PROBLEM STATEMENT:
From the entries below, return only the lines starting at the one that contains "126: (490, 466)" and ending at the one that contains "208: (562, 535)", exactly as they stand.

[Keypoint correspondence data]
=====

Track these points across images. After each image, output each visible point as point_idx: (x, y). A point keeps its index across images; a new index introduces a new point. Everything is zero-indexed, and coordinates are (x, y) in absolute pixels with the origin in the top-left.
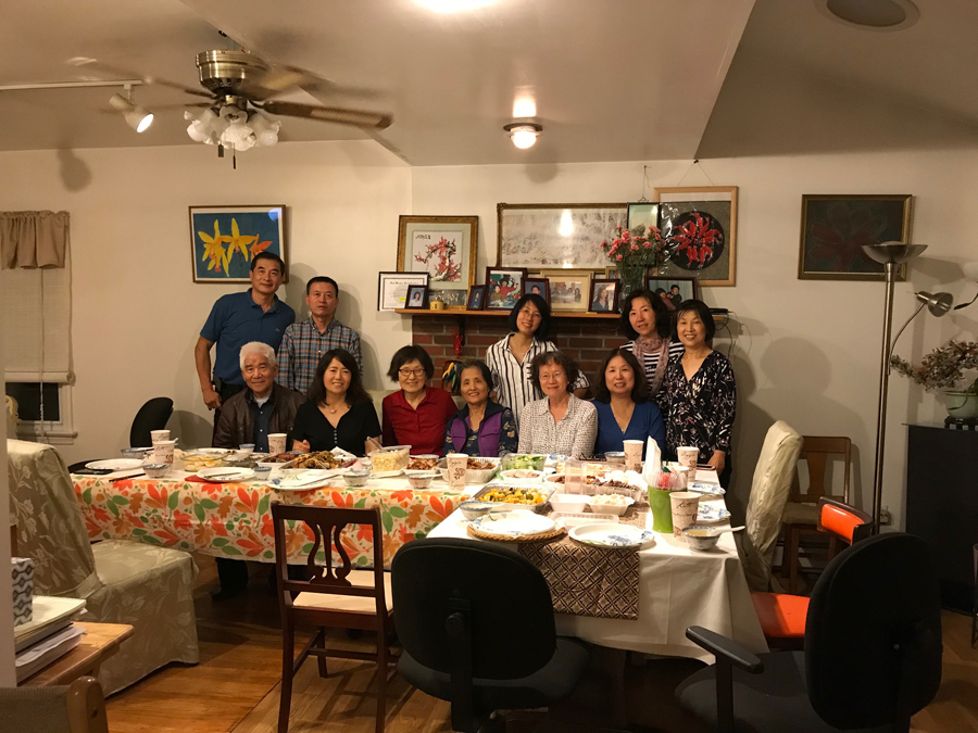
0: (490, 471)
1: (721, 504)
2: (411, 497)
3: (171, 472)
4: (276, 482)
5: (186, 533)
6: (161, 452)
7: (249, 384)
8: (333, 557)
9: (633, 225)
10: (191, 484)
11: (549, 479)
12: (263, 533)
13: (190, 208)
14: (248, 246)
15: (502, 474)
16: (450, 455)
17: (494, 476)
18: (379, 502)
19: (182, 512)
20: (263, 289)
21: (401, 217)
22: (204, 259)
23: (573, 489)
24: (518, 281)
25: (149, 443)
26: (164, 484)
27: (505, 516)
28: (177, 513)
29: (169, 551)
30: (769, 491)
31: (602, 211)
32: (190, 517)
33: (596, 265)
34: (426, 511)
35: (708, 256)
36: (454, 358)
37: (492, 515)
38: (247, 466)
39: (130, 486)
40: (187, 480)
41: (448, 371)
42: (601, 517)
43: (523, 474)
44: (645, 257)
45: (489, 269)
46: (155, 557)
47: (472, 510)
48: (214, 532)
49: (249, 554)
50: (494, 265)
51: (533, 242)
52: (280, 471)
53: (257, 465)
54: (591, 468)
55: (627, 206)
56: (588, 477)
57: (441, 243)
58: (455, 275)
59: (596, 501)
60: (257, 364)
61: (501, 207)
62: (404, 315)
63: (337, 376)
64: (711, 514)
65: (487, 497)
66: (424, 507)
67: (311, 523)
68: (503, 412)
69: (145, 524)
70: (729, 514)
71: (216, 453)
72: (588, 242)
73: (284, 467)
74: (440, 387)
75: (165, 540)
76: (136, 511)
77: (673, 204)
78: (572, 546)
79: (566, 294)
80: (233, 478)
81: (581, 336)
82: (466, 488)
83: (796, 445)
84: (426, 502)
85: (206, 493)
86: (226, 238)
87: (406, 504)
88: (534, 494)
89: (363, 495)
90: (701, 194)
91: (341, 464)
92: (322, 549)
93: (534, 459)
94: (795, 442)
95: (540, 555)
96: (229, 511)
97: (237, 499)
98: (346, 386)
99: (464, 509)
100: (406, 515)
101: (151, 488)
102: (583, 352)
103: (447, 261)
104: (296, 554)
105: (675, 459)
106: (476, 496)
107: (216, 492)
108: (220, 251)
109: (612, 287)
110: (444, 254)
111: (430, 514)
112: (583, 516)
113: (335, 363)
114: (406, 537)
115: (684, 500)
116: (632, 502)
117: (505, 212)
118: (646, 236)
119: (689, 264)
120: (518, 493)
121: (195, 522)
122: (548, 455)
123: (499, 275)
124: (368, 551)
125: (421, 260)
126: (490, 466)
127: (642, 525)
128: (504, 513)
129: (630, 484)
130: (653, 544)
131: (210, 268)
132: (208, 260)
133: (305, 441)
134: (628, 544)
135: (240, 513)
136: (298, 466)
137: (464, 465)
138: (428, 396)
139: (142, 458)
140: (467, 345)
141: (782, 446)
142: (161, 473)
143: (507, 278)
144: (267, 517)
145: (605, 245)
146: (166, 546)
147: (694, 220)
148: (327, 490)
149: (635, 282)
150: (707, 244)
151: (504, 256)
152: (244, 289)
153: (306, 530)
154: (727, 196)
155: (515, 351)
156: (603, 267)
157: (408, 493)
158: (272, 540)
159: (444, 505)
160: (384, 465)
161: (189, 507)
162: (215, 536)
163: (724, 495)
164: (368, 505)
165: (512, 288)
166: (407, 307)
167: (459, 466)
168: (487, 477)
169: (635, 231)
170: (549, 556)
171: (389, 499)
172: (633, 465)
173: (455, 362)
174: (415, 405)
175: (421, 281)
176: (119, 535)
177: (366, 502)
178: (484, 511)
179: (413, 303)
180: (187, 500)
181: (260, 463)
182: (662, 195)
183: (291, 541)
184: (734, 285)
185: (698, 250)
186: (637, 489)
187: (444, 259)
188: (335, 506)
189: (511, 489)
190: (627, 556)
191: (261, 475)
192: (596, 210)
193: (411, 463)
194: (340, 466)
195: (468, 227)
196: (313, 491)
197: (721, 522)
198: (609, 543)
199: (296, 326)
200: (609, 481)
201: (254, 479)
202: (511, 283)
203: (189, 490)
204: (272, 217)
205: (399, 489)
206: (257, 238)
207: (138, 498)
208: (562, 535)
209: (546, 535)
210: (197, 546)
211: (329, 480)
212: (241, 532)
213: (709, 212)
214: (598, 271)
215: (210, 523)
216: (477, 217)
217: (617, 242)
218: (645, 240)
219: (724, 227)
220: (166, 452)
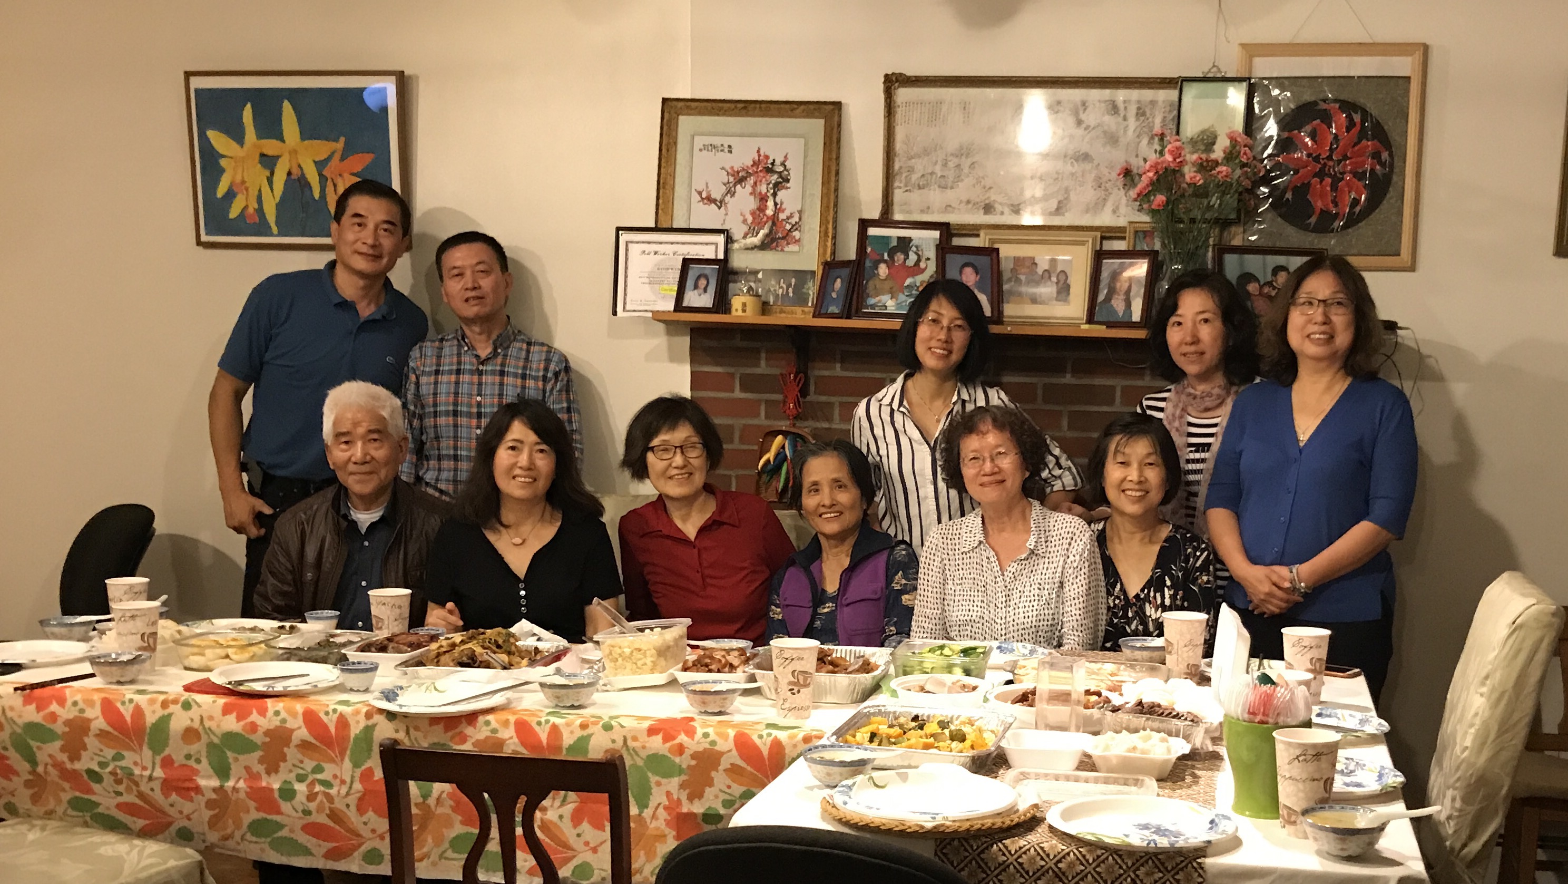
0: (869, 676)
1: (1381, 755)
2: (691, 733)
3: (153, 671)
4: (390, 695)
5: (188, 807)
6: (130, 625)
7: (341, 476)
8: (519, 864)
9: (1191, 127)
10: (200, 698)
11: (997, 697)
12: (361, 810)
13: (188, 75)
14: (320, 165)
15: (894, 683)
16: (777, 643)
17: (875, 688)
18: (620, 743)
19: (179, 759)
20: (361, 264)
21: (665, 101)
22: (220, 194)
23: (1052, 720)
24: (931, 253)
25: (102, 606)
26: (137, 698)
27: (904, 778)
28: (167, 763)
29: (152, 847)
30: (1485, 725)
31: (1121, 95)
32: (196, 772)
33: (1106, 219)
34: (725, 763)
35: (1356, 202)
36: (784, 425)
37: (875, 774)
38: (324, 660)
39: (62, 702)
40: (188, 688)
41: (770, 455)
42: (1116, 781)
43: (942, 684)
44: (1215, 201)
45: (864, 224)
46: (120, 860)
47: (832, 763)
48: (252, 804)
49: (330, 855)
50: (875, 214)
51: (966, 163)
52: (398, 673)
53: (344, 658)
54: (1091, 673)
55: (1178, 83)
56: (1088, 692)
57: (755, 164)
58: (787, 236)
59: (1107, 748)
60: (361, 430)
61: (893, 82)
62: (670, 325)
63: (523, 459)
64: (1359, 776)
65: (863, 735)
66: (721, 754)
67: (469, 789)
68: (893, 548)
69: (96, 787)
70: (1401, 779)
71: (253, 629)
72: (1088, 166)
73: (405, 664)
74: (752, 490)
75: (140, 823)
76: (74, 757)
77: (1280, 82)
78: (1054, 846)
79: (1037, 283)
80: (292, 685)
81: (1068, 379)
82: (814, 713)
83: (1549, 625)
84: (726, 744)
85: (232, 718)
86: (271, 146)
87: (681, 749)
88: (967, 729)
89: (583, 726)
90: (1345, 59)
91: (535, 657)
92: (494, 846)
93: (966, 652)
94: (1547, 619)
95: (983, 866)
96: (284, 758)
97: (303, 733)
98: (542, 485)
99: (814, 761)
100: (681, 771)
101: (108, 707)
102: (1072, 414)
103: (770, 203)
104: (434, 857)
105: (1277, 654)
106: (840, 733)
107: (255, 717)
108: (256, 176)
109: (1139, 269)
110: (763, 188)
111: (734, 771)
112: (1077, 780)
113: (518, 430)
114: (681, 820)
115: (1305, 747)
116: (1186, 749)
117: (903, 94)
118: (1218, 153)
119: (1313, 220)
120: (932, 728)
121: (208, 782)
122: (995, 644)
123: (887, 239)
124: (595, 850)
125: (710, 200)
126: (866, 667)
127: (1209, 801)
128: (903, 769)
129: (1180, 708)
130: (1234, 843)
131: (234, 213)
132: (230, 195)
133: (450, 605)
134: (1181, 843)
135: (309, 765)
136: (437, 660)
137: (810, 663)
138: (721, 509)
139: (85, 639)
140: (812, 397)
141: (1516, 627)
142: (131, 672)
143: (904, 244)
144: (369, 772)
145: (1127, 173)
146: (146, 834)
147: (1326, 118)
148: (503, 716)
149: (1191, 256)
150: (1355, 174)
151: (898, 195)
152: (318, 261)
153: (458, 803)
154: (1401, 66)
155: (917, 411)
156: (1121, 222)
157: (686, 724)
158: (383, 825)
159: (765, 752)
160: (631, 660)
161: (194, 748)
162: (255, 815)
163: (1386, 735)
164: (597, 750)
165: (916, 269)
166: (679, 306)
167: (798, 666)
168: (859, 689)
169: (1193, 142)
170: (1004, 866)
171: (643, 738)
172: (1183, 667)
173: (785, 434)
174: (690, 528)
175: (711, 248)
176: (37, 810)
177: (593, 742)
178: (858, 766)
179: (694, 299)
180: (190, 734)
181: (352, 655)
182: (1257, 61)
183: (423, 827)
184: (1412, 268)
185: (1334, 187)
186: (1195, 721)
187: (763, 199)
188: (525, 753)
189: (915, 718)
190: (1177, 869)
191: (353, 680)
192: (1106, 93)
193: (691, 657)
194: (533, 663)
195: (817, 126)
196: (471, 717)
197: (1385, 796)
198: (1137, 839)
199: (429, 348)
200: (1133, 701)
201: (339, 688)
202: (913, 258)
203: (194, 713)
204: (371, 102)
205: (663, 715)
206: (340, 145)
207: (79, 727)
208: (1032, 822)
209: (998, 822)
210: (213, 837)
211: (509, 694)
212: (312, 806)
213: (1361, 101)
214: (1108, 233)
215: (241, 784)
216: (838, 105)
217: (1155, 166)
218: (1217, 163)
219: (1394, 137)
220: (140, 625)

=====

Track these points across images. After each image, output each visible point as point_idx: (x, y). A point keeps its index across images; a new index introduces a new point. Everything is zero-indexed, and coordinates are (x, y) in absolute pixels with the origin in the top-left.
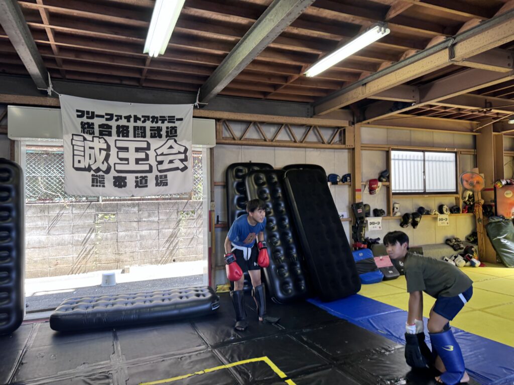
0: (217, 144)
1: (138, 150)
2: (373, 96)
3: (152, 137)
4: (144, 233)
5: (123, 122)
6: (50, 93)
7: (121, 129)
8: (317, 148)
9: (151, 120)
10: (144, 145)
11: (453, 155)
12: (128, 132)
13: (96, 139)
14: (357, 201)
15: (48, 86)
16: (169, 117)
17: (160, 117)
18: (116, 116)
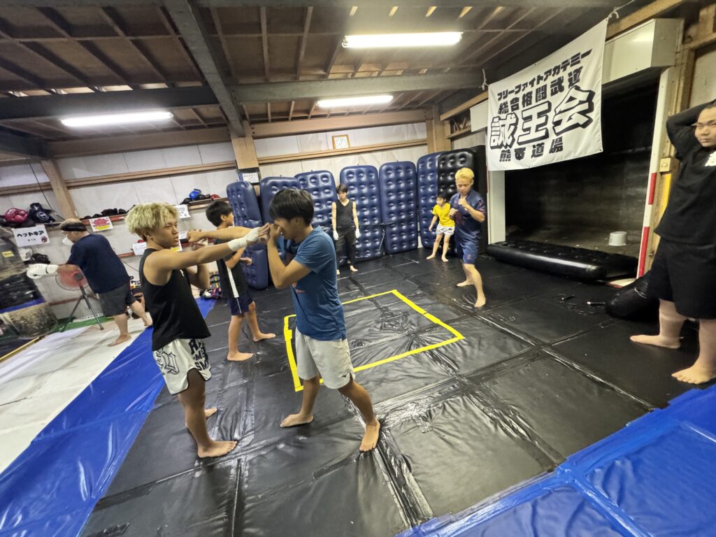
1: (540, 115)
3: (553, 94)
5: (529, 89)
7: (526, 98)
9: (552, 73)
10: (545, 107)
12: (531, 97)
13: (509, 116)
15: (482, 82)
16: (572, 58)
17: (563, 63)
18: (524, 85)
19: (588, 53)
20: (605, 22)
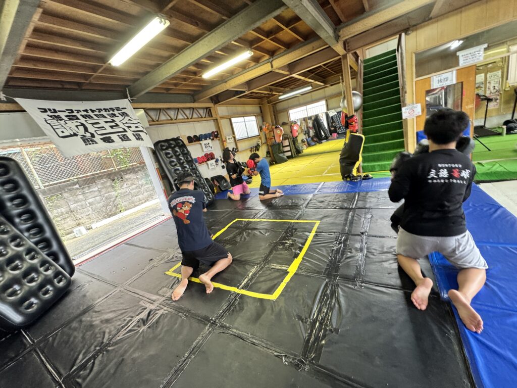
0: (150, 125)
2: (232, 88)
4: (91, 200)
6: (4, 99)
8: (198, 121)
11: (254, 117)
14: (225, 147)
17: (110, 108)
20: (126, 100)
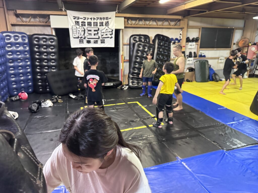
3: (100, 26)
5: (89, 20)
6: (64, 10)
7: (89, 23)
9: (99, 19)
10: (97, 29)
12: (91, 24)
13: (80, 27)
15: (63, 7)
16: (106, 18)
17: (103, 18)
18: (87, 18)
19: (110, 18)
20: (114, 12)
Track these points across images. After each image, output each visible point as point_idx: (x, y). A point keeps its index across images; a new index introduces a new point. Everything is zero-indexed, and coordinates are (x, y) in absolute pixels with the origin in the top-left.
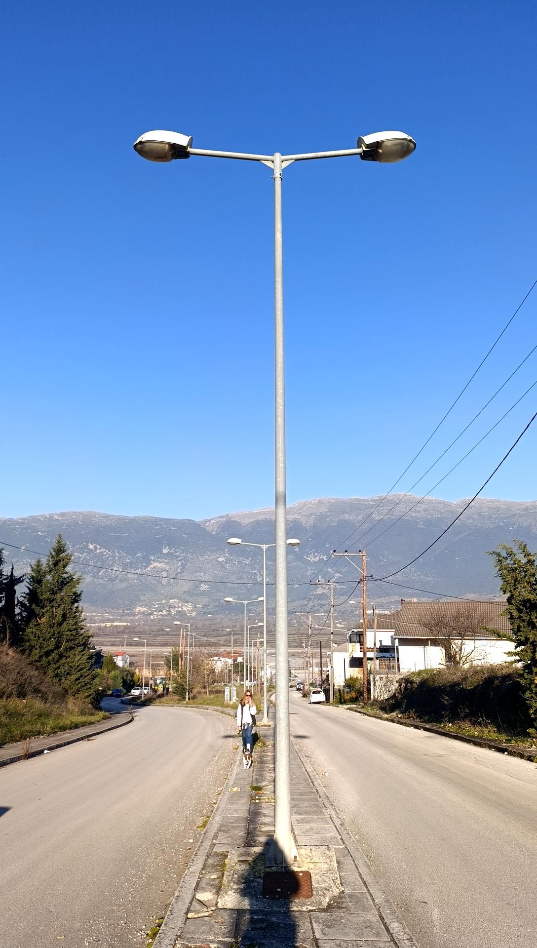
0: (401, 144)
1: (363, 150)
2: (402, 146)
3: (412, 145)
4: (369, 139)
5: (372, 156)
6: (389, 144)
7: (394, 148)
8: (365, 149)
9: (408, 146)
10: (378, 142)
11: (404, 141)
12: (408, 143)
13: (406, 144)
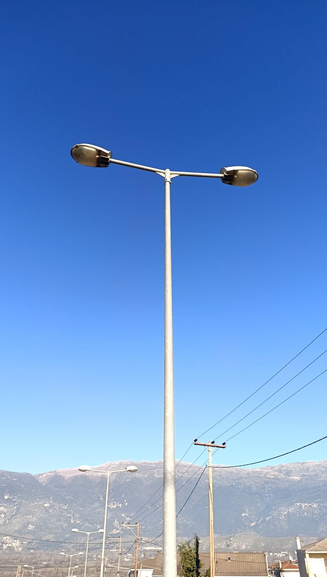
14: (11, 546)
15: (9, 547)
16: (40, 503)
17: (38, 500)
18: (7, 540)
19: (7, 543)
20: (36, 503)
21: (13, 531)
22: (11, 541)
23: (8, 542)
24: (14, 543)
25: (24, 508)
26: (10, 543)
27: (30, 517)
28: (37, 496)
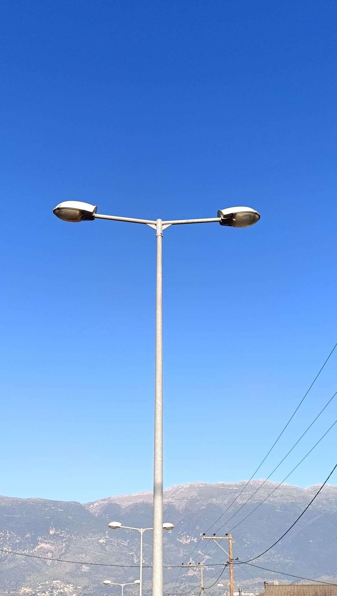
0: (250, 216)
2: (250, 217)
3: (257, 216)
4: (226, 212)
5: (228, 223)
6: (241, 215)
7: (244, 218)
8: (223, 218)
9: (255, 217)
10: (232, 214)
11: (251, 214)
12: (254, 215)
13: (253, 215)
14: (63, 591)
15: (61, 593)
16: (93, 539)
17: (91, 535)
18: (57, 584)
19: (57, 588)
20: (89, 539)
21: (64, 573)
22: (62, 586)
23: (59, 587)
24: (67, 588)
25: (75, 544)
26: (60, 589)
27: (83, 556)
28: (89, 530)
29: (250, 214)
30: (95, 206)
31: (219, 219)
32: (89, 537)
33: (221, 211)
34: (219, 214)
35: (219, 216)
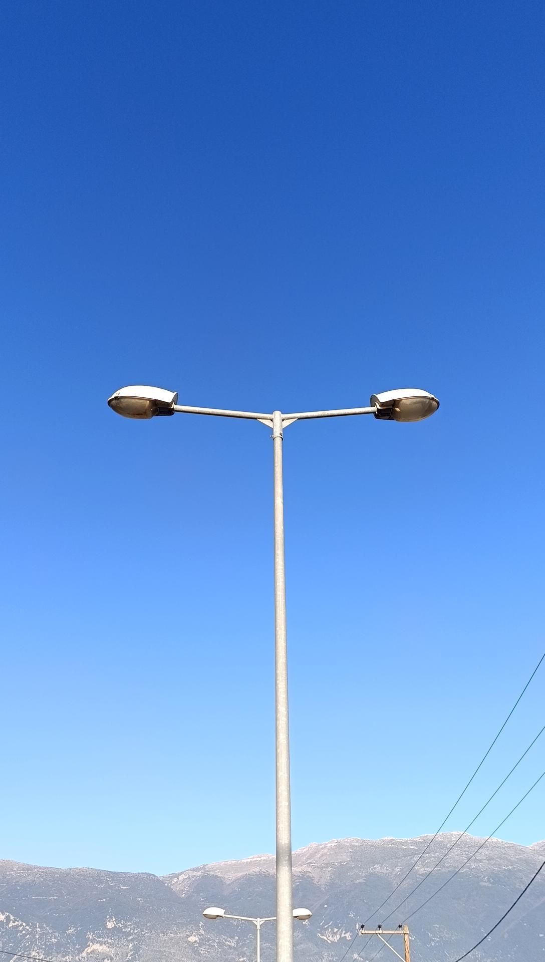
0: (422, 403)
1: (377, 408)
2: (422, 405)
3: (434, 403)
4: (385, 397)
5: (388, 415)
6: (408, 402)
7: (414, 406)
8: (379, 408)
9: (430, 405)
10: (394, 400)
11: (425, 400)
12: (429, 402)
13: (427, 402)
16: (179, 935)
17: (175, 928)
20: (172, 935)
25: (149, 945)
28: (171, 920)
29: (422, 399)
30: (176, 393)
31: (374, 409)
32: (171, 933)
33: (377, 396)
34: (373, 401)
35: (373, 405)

=====

WRITTEN RESPONSE:
126: (490, 466)
127: (642, 525)
128: (504, 513)
129: (630, 484)
130: (653, 544)
131: (210, 268)
132: (208, 260)
133: (305, 441)
134: (628, 544)
135: (240, 513)
136: (298, 466)
137: (464, 465)
138: (428, 396)
139: (142, 458)
140: (467, 345)
141: (782, 446)
142: (161, 473)
143: (507, 278)
144: (267, 517)
145: (605, 245)
146: (166, 546)
147: (694, 220)
148: (327, 490)
149: (635, 282)
150: (707, 244)
151: (504, 256)
152: (244, 289)
153: (306, 530)
154: (727, 196)
155: (515, 351)
156: (603, 267)
157: (408, 493)
158: (272, 540)
159: (444, 505)
160: (384, 465)
161: (189, 507)
162: (215, 536)
163: (724, 495)
164: (368, 505)
165: (512, 288)
166: (407, 307)
167: (459, 466)
168: (487, 477)
169: (635, 231)
170: (549, 556)
171: (389, 499)
172: (633, 465)
173: (455, 362)
174: (415, 405)
175: (421, 281)
176: (119, 535)
177: (366, 502)
178: (484, 511)
179: (413, 303)
180: (187, 500)
181: (260, 463)
182: (662, 195)
183: (291, 541)
184: (734, 285)
185: (698, 250)
186: (637, 489)
187: (444, 259)
188: (335, 506)
189: (511, 489)
190: (627, 556)
191: (261, 475)
192: (596, 210)
193: (411, 463)
194: (340, 466)
195: (468, 227)
196: (313, 491)
197: (721, 522)
198: (609, 543)
199: (296, 326)
200: (609, 481)
201: (254, 479)
202: (511, 283)
203: (189, 490)
204: (272, 217)
205: (399, 489)
206: (257, 238)
207: (138, 498)
208: (562, 535)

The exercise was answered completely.